State Department officials said the terms of the partnership accord are not unlike those of agreements the United States has with many other countries. But the signing comes at a politically-sensitive time, in the aftermath of the Georgia crisis, and officials said it is a signal to Moscow of U.S.-Ukraine solidarity.

Following Russian intervention in Georgia and its recognition of two breakaway Georgian regions, there has been concern about increased Russian pressure on Ukraine and that it might try to foster a separatist movement in the Crimea, which has a large ethnic-Russian population.

Friday's signing of the U.S.-Ukraine charter coincided with confirmation that the Bush administration intends to set up a small but symbolically-important diplomatic post in the Crimean regional capital, Simferopol.

At the signing ceremony with Ukrainian Foreign Minister Volodymyr Ohryzko, Secretary of State Condoleezza Rice said the United States has long believed that Ukraine's independence and democracy are essential to a peaceful Europe, and that Washington holds to its support for that country's membership in NATO:

"The United States supports Ukraine's integration into Euro-Atlantic structures. And I want to assure you that the declaration at Bucharest which foresees that Ukraine will be member of NATO when it can meet those standards is very much at the center of our policy. We look forward to helping you execute the decisions of Brussels to intensify the work of the Ukraine-NATO commission toward the fulfillment of the Bucharest declaration", she said.
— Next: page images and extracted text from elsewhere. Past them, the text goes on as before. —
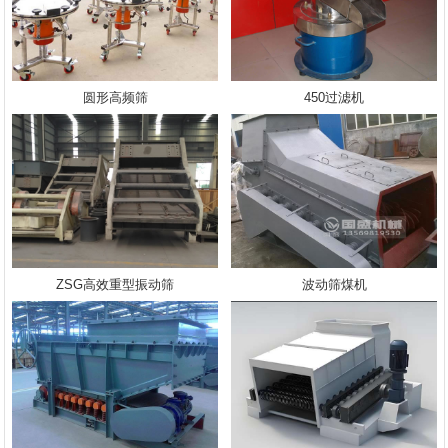
圆形高频筛
450过滤机
ZSG高效重型振动筛
波动筛煤机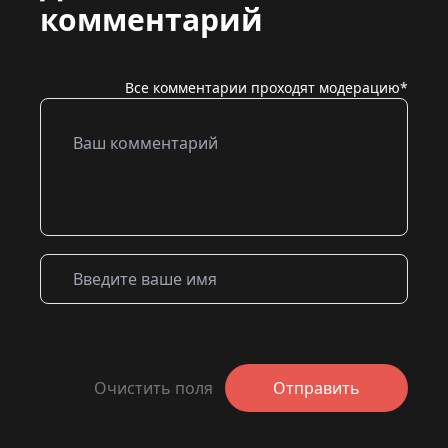
комментарий
Все комментарии проходят модерацию*
Очистить поля
Отправить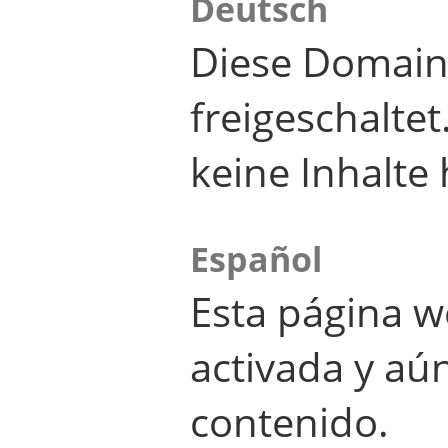
Deutsch
Diese Domain
freigeschalte
keine Inhalte 
Español
Esta página w
activada y aú
contenido.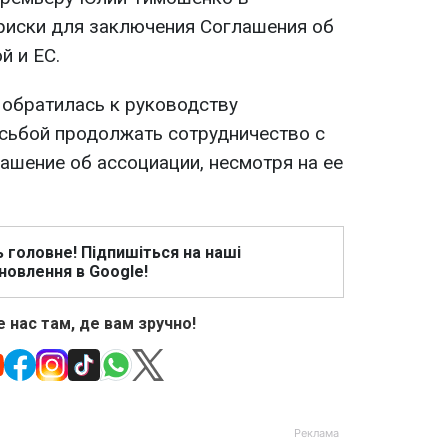
риски для заключения Соглашения об
й и ЕС.
обратилась к руководству
сьбой продолжать сотрудничество с
ашение об ассоциации, несмотря на ее
ь головне! Підпишіться на наші
новлення в Google!
 нас там, де вам зручно!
At last April's NATO summit in Bucharest, leaders supported eventual alliance membership for Ukraine and Georgia but could not reach a consensus to offer them a formal membership action plan.
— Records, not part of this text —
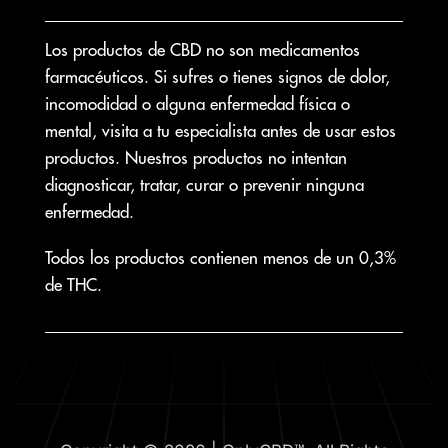
Los productos de CBD no son medicamentos
farmacéuticos. Si sufres o tienes signos de dolor,
incomodidad o alguna enfermedad física o
mental, visita a tu especialista antes de usar estos
productos. Nuestros productos no intentan
diagnosticar, tratar, curar o prevenir ninguna
enfermedad.
Todos los productos contienen menos de un 0,3%
de THC.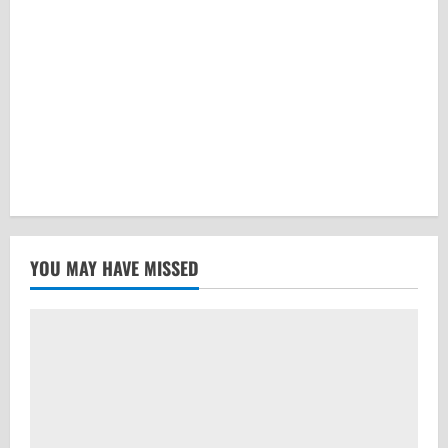
YOU MAY HAVE MISSED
Meeting earlier this month in Brussels, alliance foreign ministers said they would work for membership for the two states through existing structures like the NATO-Ukraine commission.

At the signing ceremony, Ukrainian Foreign Minisrter Ohryzko said the charter agreement gives added stimulus to a rapidly expanding bilateral relationship. He was heard through an interpreter:

"This is a very important document because it summarizes our efforts during the past year, but it also has a very important dimension for our future. I would like to call your attention to the areas in this document that address defense, security, the economy, human rights, increased importance to cultural and people-to-people contacts and also the presence of the United States in Ukraine, in particular the Crimea," he said.
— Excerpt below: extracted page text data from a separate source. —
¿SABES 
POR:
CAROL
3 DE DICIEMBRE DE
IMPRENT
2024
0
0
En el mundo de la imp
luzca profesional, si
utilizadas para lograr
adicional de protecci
State Department Spokesman Sean McCormack said the administration plans to set up a so-called American Presence Post in the Crimean capital, which would include one or two U.S. diplomats and engage in a wide range of political and cultural activities. Currently the U.S. embassy in Kyiv is the only American diplomatic mission in the country.

A majority of Crimea's two million residents are ethnic Russians, and Russia has a lease on the Soviet era naval base at Sevastapol which expires in 2017, and which Ukraine says will not be renewed. Russia denies any intention to undermine Ukrainian sovereignty in Crimea or elsewhere.